Reading through the DNS processor docs, I figured the likely culprit was high churn in the DNS process cache; though the metrics didn't really indicate this:
"processor": {
"dns": {
"6": {
"<snipped>": {
"response": {
"ptr": {
"histogram": {
"count": 1286,
"max": 390012659,
"mean": 76150882.7918288,
"median": 1841882.5,
"min": 440853,
"p75": 135913061.5,
"p95": 293640752.45,
"p99": 321480634.1100001,
"p999": 388944845.0700001,
"stddev": 106853753.70482157
}
}
},
"success": 212
},
"cache": {
"hits": 1064,
"misses": 212
}
}
}
}
I tried doing some cache "tuning" by just setting it to numbers I would know would allow all DNS lookups to be cached:
- dns:
type: reverse
fields:
server.ip: server.domain
client.ip: client.domain
source.ip: source.domain
destination.ip: destination.domain
tag_on_failure: [_dns_reverse_lookup_failed]
success_cache.capacity.initial: 25000
success_cache.capacity.max: 50000
success_cache.min_ttl: 5m
failure_cache.capacity.initial: 25000
failure_cache.capacity.max: 50000
failure_cache.ttl: 5m
However, even after these changes, I didn't see any improvement.
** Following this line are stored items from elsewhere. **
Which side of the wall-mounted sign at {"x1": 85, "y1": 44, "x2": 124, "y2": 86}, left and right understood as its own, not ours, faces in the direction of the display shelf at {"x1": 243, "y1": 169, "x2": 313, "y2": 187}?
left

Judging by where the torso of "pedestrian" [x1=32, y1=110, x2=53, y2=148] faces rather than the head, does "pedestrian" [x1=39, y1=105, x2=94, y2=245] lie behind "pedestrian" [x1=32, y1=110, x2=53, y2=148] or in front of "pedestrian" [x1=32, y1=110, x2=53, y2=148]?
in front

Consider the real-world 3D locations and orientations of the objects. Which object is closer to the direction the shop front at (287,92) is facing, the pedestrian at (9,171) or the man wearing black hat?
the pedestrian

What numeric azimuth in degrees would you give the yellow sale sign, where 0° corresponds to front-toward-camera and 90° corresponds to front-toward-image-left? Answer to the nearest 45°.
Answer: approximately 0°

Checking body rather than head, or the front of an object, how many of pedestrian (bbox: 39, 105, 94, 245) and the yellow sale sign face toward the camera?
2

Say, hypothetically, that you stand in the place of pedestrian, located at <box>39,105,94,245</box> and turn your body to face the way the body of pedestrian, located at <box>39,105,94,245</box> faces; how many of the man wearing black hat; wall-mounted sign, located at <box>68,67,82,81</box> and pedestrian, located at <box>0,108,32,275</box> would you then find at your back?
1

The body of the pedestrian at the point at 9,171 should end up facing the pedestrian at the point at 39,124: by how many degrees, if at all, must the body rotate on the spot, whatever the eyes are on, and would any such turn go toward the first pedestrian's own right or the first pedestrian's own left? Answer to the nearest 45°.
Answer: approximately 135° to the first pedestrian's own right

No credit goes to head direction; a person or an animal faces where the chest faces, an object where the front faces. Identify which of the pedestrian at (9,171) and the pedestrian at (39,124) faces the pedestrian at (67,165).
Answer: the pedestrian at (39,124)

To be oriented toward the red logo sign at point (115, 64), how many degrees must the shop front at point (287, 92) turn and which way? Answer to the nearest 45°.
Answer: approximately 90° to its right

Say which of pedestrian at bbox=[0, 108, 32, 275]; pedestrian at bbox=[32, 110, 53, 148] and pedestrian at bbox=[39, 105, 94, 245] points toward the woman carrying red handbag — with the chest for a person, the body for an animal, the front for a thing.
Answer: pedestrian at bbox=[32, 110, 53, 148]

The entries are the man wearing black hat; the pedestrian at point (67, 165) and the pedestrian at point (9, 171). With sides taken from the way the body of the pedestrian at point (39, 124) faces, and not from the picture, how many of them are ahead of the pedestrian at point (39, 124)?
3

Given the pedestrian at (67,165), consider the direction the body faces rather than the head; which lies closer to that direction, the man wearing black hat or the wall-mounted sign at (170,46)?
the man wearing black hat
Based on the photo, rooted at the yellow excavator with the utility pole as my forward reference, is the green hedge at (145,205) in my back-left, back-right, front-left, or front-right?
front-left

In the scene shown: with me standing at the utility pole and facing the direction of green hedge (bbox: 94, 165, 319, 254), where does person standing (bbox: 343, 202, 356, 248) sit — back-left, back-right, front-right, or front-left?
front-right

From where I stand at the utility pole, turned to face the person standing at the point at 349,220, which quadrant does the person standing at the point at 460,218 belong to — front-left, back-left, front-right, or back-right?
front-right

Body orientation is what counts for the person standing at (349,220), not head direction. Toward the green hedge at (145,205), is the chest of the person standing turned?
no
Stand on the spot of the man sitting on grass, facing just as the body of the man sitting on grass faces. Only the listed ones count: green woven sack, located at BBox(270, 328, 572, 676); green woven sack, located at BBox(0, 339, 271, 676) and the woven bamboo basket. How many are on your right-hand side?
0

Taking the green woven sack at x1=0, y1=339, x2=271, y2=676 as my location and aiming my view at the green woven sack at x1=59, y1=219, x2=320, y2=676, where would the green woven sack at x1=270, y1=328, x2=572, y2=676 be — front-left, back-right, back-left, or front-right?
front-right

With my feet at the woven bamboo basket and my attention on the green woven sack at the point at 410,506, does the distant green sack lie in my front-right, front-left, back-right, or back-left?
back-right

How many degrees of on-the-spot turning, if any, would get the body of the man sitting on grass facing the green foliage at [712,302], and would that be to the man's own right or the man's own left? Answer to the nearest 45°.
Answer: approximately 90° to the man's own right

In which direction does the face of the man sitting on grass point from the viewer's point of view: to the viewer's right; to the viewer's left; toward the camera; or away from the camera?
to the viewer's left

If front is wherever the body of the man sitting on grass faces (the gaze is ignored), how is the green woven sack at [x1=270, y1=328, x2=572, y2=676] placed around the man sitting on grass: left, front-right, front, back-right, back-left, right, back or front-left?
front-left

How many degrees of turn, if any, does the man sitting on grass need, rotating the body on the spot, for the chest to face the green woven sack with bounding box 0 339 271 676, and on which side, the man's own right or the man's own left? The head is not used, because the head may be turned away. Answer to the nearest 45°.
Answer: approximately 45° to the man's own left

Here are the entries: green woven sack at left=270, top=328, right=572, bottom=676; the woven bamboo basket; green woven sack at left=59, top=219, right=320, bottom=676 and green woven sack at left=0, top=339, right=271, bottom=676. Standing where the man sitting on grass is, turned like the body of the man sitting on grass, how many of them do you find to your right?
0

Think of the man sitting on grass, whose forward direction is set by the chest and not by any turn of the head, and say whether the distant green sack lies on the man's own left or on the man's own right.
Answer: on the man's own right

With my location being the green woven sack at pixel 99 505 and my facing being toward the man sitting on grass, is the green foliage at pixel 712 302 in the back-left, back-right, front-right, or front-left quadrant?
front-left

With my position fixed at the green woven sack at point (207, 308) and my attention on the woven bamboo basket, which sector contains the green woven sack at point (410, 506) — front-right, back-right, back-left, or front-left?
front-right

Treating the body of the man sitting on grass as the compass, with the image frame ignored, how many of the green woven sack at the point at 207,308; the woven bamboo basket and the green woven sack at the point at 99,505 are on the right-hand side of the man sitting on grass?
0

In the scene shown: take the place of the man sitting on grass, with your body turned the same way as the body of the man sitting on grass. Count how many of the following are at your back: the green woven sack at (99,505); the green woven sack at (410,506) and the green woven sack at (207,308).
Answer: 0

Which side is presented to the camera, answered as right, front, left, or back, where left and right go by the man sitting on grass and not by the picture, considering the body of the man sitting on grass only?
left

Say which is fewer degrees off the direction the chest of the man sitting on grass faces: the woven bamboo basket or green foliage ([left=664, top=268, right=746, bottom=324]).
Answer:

This leads me to believe that there is something performing relatively badly in the DNS Caching feature.
I ended up "fixing" this for now, by routing the events through Logstash with a somewhat similar setup in its DNS filter:
# check if client.ip exists
if [client][ip] {
# check that client.domain doesn't exist and client.ip isn't a loopback address
if ![client][domain] and [client][ip] !~ /^(?:127\.|169\.254\.|::1|[fF][cCdD][0-9a-fA-F]{2}:|[fF][eE][89aAbB][0-9a-fA-F]:).*/ {
# copy client.ip to client.domain
mutate {
copy => { "[client][ip]" => "[client][domain]" }
id => "client_ip_copy_to_client_domain"
}
# perform a reverse lookup on client.domain (really client.ip) and replace with result
dns {
reverse => ["[client][domain]"]
action => "replace"
failed_cache_size => 10240
failed_cache_ttl => 300
hit_cache_size => 10240
hit_cache_ttl => 600
timeout => 0.5
id => "client_domain_reverse_dns_lookup"
}
}
}
^ The above filter is repeated 4 times for each IP field.
With the above, Logstash is easily able to keep up with lookups even though (to my understanding) Logstash needs to maintain 4 distinct caches (one for each filter).
I would have expected the DNS process on the Beats/Elastic Agent side to have a relatively easy time keeping up with 2k e/s with the level of caching set.
I'm not too familiar with how Beats implements it DNS caching, but having implemented similar caching mechanisms in the past with things like fastcache, I would expect once the entry is stored in the cache the processor would be able to serve ~millions of lookups per second.
Would anyone have any ideas here?